É nesse sentido que o ICSU tem seus principais projetos de natureza global, tais como o Programa Internacional de Geosfera e Biosfera (IGBP), o Programa Mundial de Pesquisa Climática (WCRP, junto a OMS e IOC), atividades do Comitê Científico sobre Problemas do Meio-Ambiente e de outros comitês científicos. Todos esses procedimentos estão ligados à compreensão dos vários aspectos que se relacionam com o sistema terrestre e suas interconexões. O ICSU supervisiona essas atividades através do Comitê Consultivo sobre Meio-Ambiente. Existem agora novos planos para os Sistemas de Observação Global (GCOS), Oceanos (GOOS) e Sistemas Terrestres (CTOS). Há severa carência de cientistas em algumas disciplinas, importantes para a pesquisa sobre o sistema terrestre, e carência generalizada de cientistas nas partes em desenvolvimento do planeta. Criar capacitação é, portanto, uma medida vital caso se pretenda que a ciência desempenhe um papel efetivo nessas áreas.

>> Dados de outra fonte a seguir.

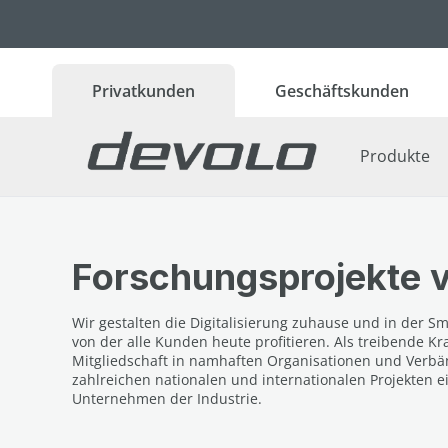
 Hauptinhalt springen
Zur Suche springen
Zur Hauptnavigation springen
Privatkunden
Geschäftskunden
Produkte
Forschungsprojekte 
Wir gestalten die Digitalisierung zuhause und in der Sm
von der alle Kunden heute profitieren. Als treibende 
Mitgliedschaft in namhaften Organisationen und Verbän
zahlreichen nationalen und internationalen Projekten 
Unternehmen der Industrie.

Dos vários capítulos da Agenda 21, pode-se destacar extensa lista de tópicos individuais nos quais a ciência tem um papel muito significativo a desempenhar se se pretende chegar a um desenvolvimento sustentável. Além das áreas de clima e de biodiversidade, que as pessoas normalmente associam à ECO-92, tem-se como outras áreas importantes a necessidade de satisfazer a demanda por água de uma já grande e crescente população; a proteção dos recursos do oceano, dos quais uma grande comunidade é dependente, não apenas em territórios insulares, mas ao longo de extensas costas; a satisfação das necessidades, em termos de agricultura, de uma população que certamente será de 8,5 bilhões em 2025, dos quais mais de 80% estarão vivendo em países subdesenvolvidos; a proteção de ecossistemas importantes e frágeis de montanha, nos quais vivem 10% da população mundial, muito vulneráveis a abalos sísmicos e erosão do solo; os cuidados com aspectos de segurança e gerenciamento de um crescente número de substâncias tóxicas e perigosas atualmente em uso, incluindo materiais radiativos; a tentativa de evitar maior degradação das terras e, em particular, o crescimento dos desertos. A lista pode ser maior.

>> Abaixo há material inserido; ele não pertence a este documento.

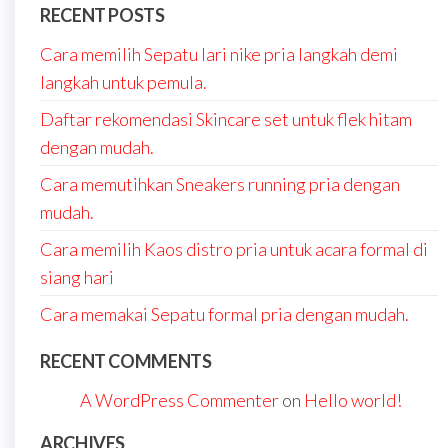
RECENT POSTS
Cara memilih Sepatu lari nike pria langkah demi
langkah untuk pemula.
Daftar rekomendasi Skincare set untuk flek hitam
dengan mudah.
Cara memutihkan Sneakers running pria dengan
mudah.
Cara memilih Kaos distro pria untuk acara formal di
siang hari
Cara memakai Sepatu formal pria dengan mudah.
RECENT COMMENTS
A WordPress Commenter
on
Hello world!
ARCHIVES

E importante reconhecer que a população da Terra certamente excederá os 8,5 bilhões num nível de saturação. E poderá chegar a um alarmante nível de 15 bilhões se, exatamente a partir de agora, não cuidarmos do crescimento. O que a ciência pode fazer pela estabilização da população? O ICSU tem um Grupo de Estudos, sobre o tema, e as principais Academias de Ciências do mundo estão agora realizando uma reunião, em outubro de 1993. Globalmente, o que a ciência deveria fazer para satisfazer as necessidades humanas básicas, particularmente da grande população do mundo subdesenvolvido, de forma a que a dignidade humana seja preservada? As necessidades energéticas vão aumentar dos atuais 11 a 13 TW até 22-26 TW. Como fornecer tal quantidade de energia nos lugares onde é necessária e, ao mesmo tempo, fazer com que tal fornecimento não tenha implicações adversas severas contra o meio-ambiente?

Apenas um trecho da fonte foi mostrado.